Road movie esistenziale dal passo anomalo, eccentrico, il film di Ivan Grbovic descrive rapsodicamente l’avventuroso viaggio compiuto da Willy nel segno di un amore tormentato e difficile, che ha nome Marlena. La sua ossessione amorosa lo ha infatti portato dal Messico dei narcotrafficanti a un Canada solo in apparenza più accogliente, amichevole, ma invero assai perbenista, bigotto e morboso; laddove lo stesso lavoro come bracciante presso la fattoria Bécotte, dalle parti di Montréal, pur essendo iniziato sotto i migliori auspici e con garanzie di ”inclusività” e trasparenza nel rapporto coi datori di lavoro apparentemente inscalfibili, rischierà col tempo e a causa di un meschino fraintendimento di trasformarsi in tragedia.

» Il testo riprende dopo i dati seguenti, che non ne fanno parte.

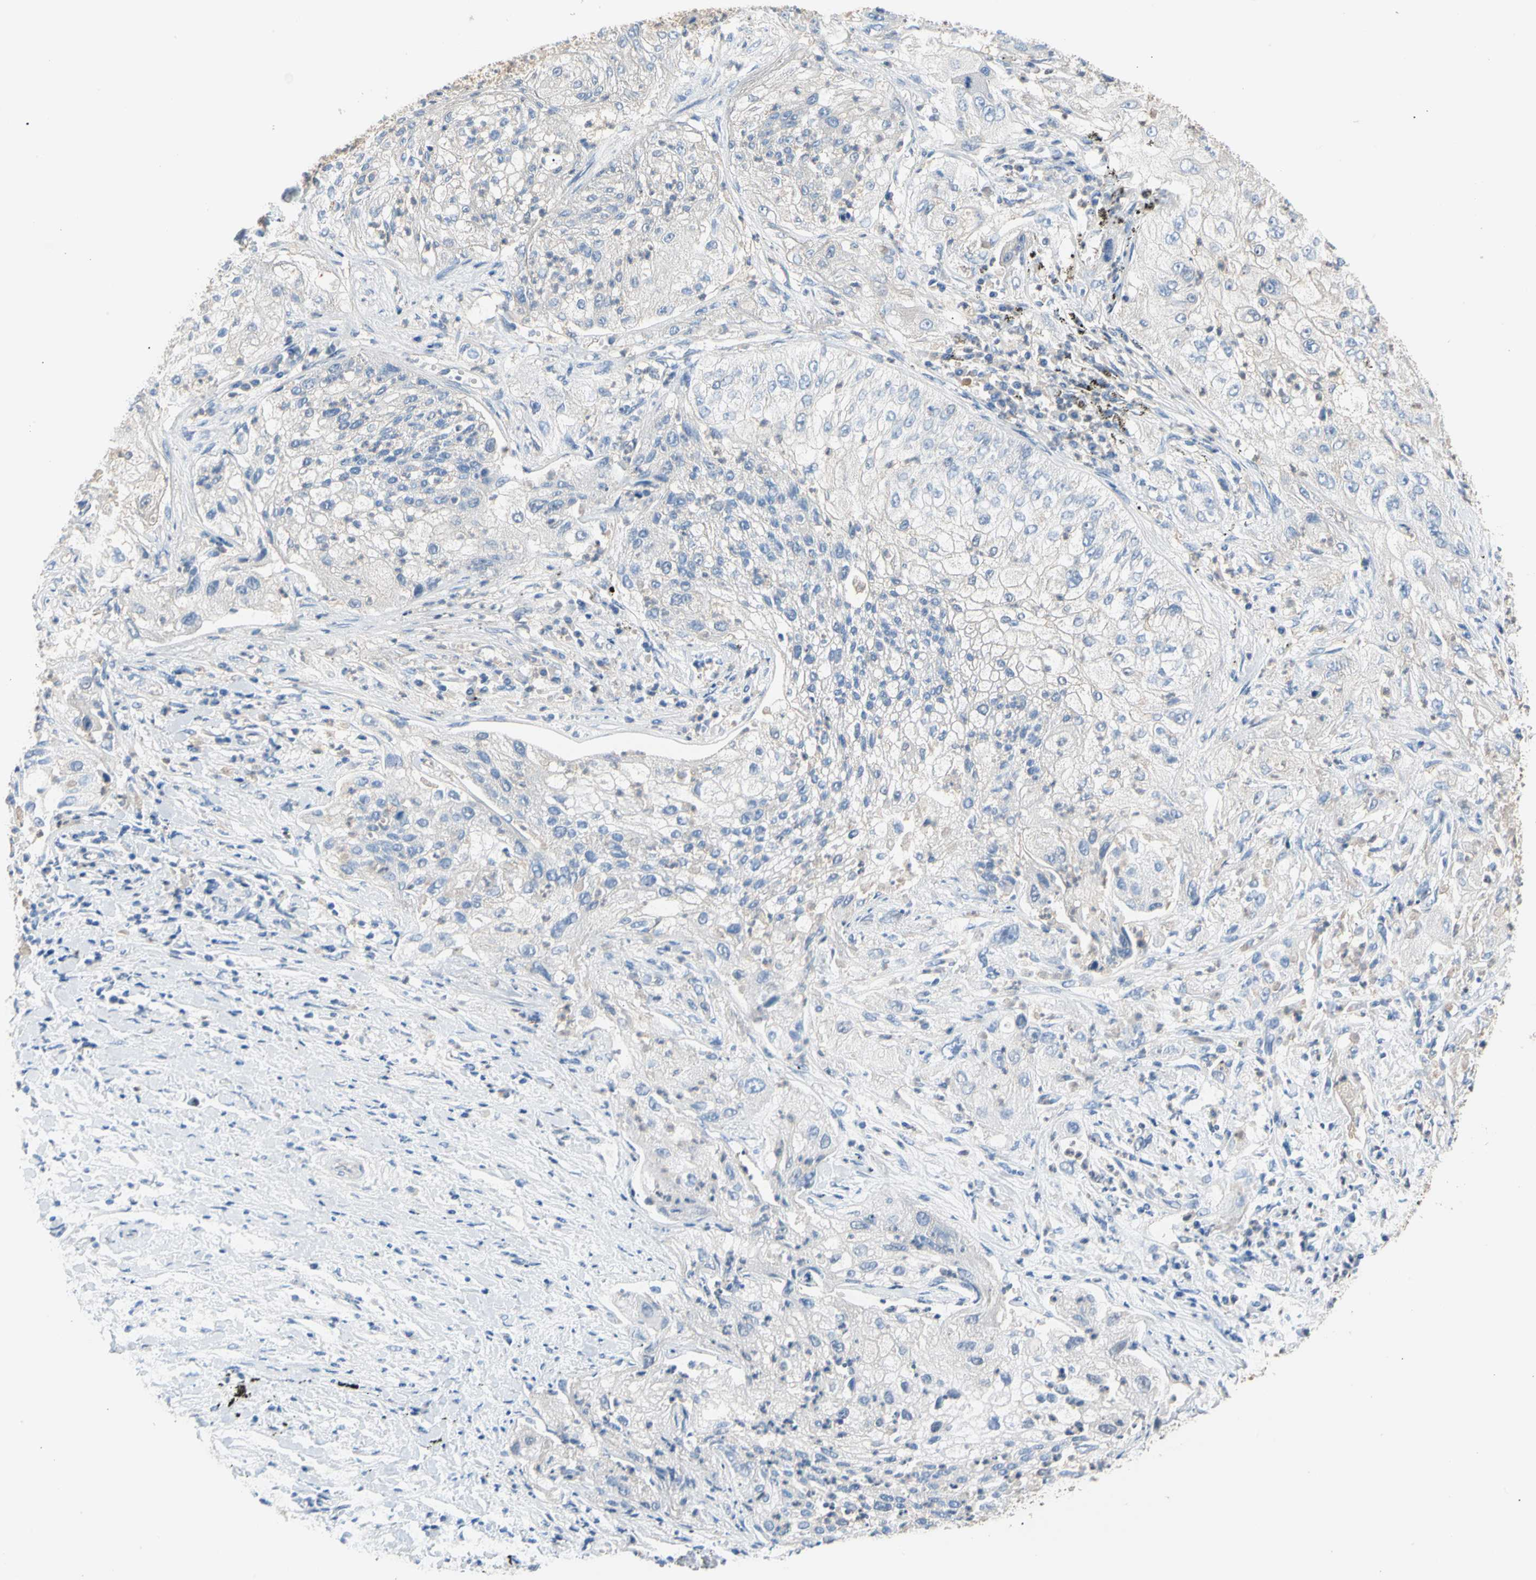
{"staining": {"intensity": "negative", "quantity": "none", "location": "none"}, "tissue": "lung cancer", "cell_type": "Tumor cells", "image_type": "cancer", "snomed": [{"axis": "morphology", "description": "Inflammation, NOS"}, {"axis": "morphology", "description": "Squamous cell carcinoma, NOS"}, {"axis": "topography", "description": "Lymph node"}, {"axis": "topography", "description": "Soft tissue"}, {"axis": "topography", "description": "Lung"}], "caption": "Lung cancer (squamous cell carcinoma) was stained to show a protein in brown. There is no significant expression in tumor cells.", "gene": "BBOX1", "patient": {"sex": "male", "age": 66}}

Mescolando abilmente i generi di riferimento, generando una suspense crescente e mettendo progressivamente a fuoco, attraverso il montaggio e certe felici intuizioni musicali, una poetica straniante di tutto il rispetto, Ivan Grbovic ha dimostrato in questo intrigante lungometraggio di saper raccontare storie ammiccanti, sinuose e allusive, seppur con qualche virtuosismo registico ancora un po’ fine a se stesso. Qualche peccatuccio veniale, insomma, che non limita più di tanto però l’impianto godibile e – almeno a tratti – profondo della narrazione.